The underlying premise of the two bills is that legal marijuana sales can actually boost the Green Mountain State’s economy — instead of millions of dollars going to an unregulated market every year. Zuckerman points to the $125–225 million that is spent, annually, on marijuana. Under his bill, revenue from sales would go directly to the Department of Public Safety for monitoring retailers, as well as pot research. Additionally, 60 percent of sales taxes would be funneled into the state’s general fund, with the rest spent on criminal justice reforms, education campaigns about drug use, and assistance for substance abusers.
Zuckerman estimates that 80,000 out of 626,562 Vermont residents use pot.
But the anticipated bills already face opposition from state police, who argue that legalized drug use poses a threat to public safety.
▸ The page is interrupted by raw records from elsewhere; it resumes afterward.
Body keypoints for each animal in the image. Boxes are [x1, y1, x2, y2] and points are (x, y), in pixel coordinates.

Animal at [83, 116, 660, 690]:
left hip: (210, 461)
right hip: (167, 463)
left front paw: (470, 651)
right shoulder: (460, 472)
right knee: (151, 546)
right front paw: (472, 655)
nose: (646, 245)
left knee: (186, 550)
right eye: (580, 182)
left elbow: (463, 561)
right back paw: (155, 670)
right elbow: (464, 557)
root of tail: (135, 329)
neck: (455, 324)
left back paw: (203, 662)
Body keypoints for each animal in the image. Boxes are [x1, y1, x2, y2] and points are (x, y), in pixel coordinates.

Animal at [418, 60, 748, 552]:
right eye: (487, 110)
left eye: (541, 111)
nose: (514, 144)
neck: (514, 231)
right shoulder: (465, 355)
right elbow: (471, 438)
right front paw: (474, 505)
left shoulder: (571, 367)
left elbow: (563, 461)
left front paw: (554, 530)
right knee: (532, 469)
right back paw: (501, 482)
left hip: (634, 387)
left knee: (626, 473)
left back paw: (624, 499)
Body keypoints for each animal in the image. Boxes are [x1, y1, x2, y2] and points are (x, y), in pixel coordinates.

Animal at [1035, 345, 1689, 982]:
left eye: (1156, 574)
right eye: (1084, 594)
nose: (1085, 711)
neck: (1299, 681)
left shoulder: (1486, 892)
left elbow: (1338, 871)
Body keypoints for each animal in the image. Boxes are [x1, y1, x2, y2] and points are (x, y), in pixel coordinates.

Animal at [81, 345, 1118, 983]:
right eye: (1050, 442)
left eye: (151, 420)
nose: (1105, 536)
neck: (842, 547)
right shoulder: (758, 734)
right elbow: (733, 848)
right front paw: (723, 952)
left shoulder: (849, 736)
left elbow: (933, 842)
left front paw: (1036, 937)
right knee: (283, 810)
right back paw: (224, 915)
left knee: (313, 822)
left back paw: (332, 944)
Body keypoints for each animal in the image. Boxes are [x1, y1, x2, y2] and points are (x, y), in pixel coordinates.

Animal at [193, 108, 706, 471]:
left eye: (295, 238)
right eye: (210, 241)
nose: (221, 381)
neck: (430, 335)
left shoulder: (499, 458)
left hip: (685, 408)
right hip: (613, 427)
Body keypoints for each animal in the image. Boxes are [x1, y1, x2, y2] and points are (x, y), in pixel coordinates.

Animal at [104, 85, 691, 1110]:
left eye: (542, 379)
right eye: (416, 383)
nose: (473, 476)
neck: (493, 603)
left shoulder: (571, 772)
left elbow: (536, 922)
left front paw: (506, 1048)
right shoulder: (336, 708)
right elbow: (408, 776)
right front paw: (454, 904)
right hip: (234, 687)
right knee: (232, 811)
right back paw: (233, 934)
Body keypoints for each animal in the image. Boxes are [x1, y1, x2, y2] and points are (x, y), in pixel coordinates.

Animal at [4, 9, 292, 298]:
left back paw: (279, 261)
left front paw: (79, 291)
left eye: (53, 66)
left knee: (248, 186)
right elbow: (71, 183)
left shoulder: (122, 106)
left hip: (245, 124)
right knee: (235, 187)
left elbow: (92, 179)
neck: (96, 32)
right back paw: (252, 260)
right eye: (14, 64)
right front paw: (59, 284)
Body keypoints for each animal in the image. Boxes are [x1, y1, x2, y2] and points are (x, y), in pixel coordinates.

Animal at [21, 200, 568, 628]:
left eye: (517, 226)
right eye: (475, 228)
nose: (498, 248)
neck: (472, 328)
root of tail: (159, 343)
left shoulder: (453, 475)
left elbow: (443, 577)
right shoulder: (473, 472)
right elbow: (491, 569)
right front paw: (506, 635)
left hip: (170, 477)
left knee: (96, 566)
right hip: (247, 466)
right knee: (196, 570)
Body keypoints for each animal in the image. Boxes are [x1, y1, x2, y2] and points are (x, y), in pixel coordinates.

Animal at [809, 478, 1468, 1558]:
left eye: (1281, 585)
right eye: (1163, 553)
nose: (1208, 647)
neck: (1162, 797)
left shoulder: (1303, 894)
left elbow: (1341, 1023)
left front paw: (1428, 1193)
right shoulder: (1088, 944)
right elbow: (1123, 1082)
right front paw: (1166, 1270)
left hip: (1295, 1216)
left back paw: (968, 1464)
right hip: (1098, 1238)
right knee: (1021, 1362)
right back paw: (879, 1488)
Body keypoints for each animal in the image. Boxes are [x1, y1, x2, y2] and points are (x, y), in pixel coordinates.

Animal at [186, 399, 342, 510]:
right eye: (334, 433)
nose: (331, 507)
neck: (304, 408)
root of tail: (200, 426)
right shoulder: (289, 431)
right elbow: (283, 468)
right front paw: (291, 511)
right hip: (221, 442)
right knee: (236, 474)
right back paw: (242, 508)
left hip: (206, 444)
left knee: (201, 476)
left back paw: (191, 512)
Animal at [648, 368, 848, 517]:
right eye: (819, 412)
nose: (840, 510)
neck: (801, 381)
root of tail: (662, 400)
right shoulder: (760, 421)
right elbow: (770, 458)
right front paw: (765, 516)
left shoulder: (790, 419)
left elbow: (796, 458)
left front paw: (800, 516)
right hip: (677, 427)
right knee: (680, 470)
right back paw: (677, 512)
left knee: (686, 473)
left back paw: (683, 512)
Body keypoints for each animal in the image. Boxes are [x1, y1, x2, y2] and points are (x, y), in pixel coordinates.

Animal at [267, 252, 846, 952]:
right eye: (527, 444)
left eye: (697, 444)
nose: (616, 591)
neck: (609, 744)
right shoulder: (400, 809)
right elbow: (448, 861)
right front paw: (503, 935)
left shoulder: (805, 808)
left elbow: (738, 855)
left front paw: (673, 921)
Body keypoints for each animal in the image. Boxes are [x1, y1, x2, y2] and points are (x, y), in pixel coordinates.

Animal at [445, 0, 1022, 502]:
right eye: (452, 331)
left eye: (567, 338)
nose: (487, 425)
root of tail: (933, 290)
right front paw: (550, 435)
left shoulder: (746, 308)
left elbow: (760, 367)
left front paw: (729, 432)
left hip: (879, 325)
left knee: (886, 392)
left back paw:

Nevertheless, Zuckerman hopes to play the long game, contending that the bill’s introduction is really setting the stage for a greater push in 2016.
As Vermont eyes the two bills, lawmakers are exploring marijuana legislation in other states as well. However, many emphasize decriminalization, medical marijuana use, and ballot measures to gauge public opinion of pot initiatives — as opposed to legalization. Places that permit pot use, or are expected to do so in 2015, relied on ballot initiatives to secure legalization.
According to a recent poll, 52 percent of Americans are pro-legalization.